Things I've Learned At Google, Part One

I've spent the past 19 months working as a software engineer at Google. They have adopted a lot of great practices, some completely their own, and I certainly learned a lot from working them. I thought I would share some of the particular insights I had while working there.

This first post will be about software engineering. Shortly, I'll post another about general workplace stuff.

First, an overall thought: Google was definitely the most professional place I've worked in terms of software engineering. However, just like any software engineering methodologies, their software engineering Kool-Aid is good, but you don't want to drink all of it.

Code reviews are a must.

Prior to Google, I had done very little formal code review as most projects we were simply "too busy" to "take time out" to do them. They are not even a little bit optional at Google: every change to the codebase must undergo at least one person's review, and possibly many more depending on the exact nature of the change and the person making it. At first, I was very skeptical about this, but I learned that there is so much much value in having this formal process, for a multitude of reasons.

First, if you have a small team, code reviews are a good way to keep up with what other people on your project are doing, both on a personal level ("Jane is working on feature X"), as well as understanding what the code does. This means that it will be easier for you to make a modification to the codebase, if it is necessary, or even to take ownership of it should something happen (i.e., team member moves on).
Code reviews don't take as long as you think.
Code reviews significantly increase the quality of the code produced, both in readability, but in catching bugs and poor design decisions. Perhaps not as much as true pair programming, but with a lot fewer of the disadvantages.
Unfortunately, code reviews have one downside: it is often tricky to work on two different reviews on the same part of the codebase at the same time. This depends heavily on your version control system — distributed version control systems, like git, tend to support this pretty well. But even so, there is some cost in terms of "mental swap space", as sometimes it is difficult to focus on an entirely different change until you hear back on your pending change. The best way to avoid this is make sure your team prioritizes reviewing code above pretty much all else, so that your other team members aren't waiting on you. (Code reviews are a bit like a turn-based game, and when it is the other person's turn, it can seem like it takes forever.) I always tried to have a spare project to work on that I could hack on a little while waiting.

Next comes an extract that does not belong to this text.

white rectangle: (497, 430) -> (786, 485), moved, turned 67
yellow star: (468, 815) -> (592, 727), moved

IDEs are worth it for large projects.

Prior to Google, I despised IDEs. I still don't have a lot of love for them, but reusing Google's extensive codebase in my own code finally broke me out of my IDE-less existence: there is simply too much code to try to wrangle without features like autoimport, name completion, refactoring, etc. I chose Eclipse, because I was doing Java work and Eclipse is well-supported inside Google. As slow as Eclipse is, it saved me a lot of time hunting through docs looking for the right class, with the right class name, the right function name method, etc.: I could just tab-complete my way to freedom a lot of the time.

Build systems still suck.

Google has their own build system that integrates with, well, everything. But it still sucks. Not as much as autotools, SCons, Makefiles, but it still sucks. Where, oh where, is the build system of my dreams? To be fair, this was probably the best build system I have ever used.

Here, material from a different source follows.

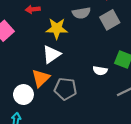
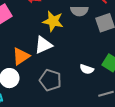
orange triangle: (41, 78) -> (21, 56), moved

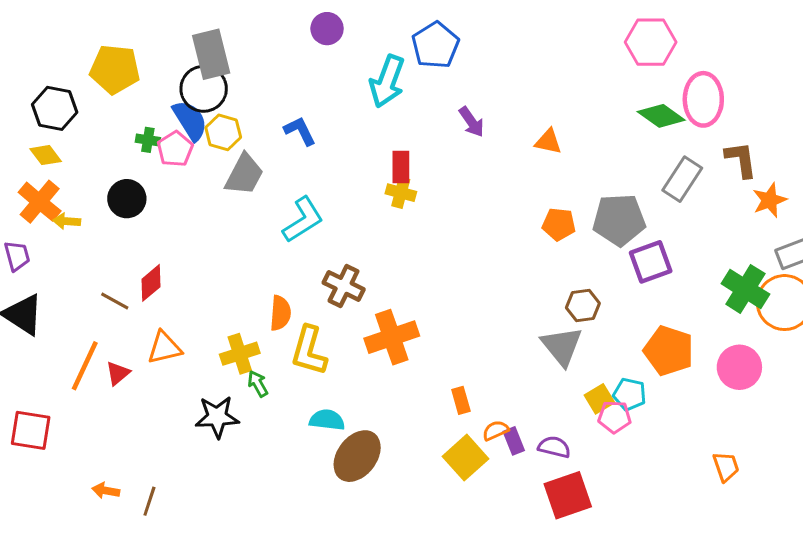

Python and other untyped languages make life harder for large projects.

For small projects or stuff that I am doing by myself, I love Python. The time it saves me is tremendous. However, nothing is more frustrating than programming with a large, unknown codebase in Python. I would often see code like this, even in a well-manicured codebase:

def ReadFromDatabase(self, query, metadata):
  """Perform the query on the database."""
  ...

So... what is query? A string? What is its format? Could it be a tuple, a list? What is metadata? Essentially, the only answers to these questions were to go digging through documentation, look for other code that calls that function, read through the function itself. And sometimes I just don't have time to go on a coding adventure: I want to call the method and go on with my day. Java, for all of its faults, at least tells you the type information of the parameters, so I have a strong hint for my adventure. This might involve navigating factories, factoryfactories, and all other kinds of abominations, but at least I would have a good start.

It should be easy to run your program.

Google programmers love command-line flags. They sprinkle them everywhere. The problem is: they often specify the default values elsewhere, perhaps in a script that only runs in production. It can make running a program locally difficult, which in turns makes testing and debugging hard. The moral I learned is that it should be dead simple to build, run, and test your program. Hunting around for documentation on the perfect incantation magic is a real bummer.

Test ALL the things.

Before Google, I hadn't really practiced a lot of TDD. Sure, when I had a small piece of code that had very well-defined inputs and outputs, and if I had time, I would create some doctests (in Python) or the equivalent elsewise, but it was never a priority. At Google, good testing is the state religion. If it doesn't have tests, it doesn't exist. No excuses. I don't care how complex the code is: it has to be tested. Writing the tests firsts often helps, but doesn't always make sense.